Una rivoluzione tecnologica nell'esplorazione spaziale

Lo Space Shuttle rappresentò una svolta epocale. A differenza delle capsule dei primi anni dell'era spaziale, progettate per un singolo utilizzo, il Columbia introdusse un sistema di trasporto riutilizzabile in grado di svolgere molteplici missioni. Costruito a partire dal 1975 e consegnato in Florida nel 1979, fu il primo shuttle americano a volare effettivamente nello spazio, ancor prima che i suoi gemelli Challenger, Discovery, Atlantis ed Endeavour entrassero in servizio. Questo nuovo veicolo era stato concepito per consentire alla NASA di ridurre i costi, aumentare il numero di voli e aprire la strada a una presenza umana più regolare in orbita.

Un simbolo del potere americano

La scelta del 12 aprile non fu affatto casuale. Lanciando il Columbia nell'anniversario del successo di Gagarin, la NASA collocò la sua vittoria nel contesto della grande corsa allo spazio iniziata durante la Guerra Fredda. Fin dai tempi dello Sputnik e dei primi voli spaziali con equipaggio sovietici, lo spazio era diventato un'arena di prestigio tecnologico e politico. Con il Columbia, gli Stati Uniti miravano a dimostrare di dominare ormai non solo l'accesso allo spazio, ma anche il suo controllo a lungo termine. Lo shuttle completò con successo questa prima missione, durata poco più di due giorni, e confermò la fattibilità del programma.

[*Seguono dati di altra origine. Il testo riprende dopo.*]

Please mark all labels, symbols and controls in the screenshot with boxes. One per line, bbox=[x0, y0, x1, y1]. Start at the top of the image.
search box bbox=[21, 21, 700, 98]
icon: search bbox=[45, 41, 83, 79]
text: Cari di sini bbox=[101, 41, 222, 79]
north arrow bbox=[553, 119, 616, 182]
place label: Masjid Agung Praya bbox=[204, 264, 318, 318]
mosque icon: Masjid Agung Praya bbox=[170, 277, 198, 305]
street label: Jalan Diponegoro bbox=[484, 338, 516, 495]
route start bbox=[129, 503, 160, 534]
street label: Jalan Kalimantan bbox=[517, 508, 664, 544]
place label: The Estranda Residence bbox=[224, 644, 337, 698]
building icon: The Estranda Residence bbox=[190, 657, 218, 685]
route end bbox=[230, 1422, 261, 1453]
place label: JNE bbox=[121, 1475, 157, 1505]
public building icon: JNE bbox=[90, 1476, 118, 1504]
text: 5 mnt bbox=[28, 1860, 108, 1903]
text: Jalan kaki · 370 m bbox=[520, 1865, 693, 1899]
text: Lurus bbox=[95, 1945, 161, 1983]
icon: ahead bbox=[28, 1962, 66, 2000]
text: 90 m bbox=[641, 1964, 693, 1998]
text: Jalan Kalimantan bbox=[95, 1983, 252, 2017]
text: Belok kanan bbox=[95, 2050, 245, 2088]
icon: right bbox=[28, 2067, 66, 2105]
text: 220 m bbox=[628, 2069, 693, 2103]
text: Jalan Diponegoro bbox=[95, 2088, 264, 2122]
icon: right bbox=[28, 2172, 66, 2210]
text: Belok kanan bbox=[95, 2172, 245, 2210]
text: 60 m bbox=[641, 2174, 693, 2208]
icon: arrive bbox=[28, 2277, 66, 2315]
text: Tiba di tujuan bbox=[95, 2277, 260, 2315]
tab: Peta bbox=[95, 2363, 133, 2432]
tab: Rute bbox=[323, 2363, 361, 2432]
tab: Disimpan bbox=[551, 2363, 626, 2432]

Un'avventura gloriosa oscurata dalla tragedia

Il Columbia ha poi fatto la storia portando a termine numerose missioni epocali. Ha volato in totale 28 volte e ha contribuito a diverse importanti scoperte scientifiche. Ma il programma Space Shuttle è stato anche segnato da terribili incidenti. Il Challenger esplose poco dopo il lancio nel 1986. Poi, il 1° febbraio 2003, il Columbia si disintegrò durante il rientro nell'atmosfera, uccidendo tutti e sette i suoi astronauti. Nonostante questa tragica fine, il suo volo inaugurale del 12 aprile 1981 rimane un momento cruciale nella storia dello spazio: una testimonianza di un'immensa speranza, nata dall'idea che un veicolo spaziale potesse diventare, quasi, un mezzo ordinario in viaggio tra la Terra e l'orbita.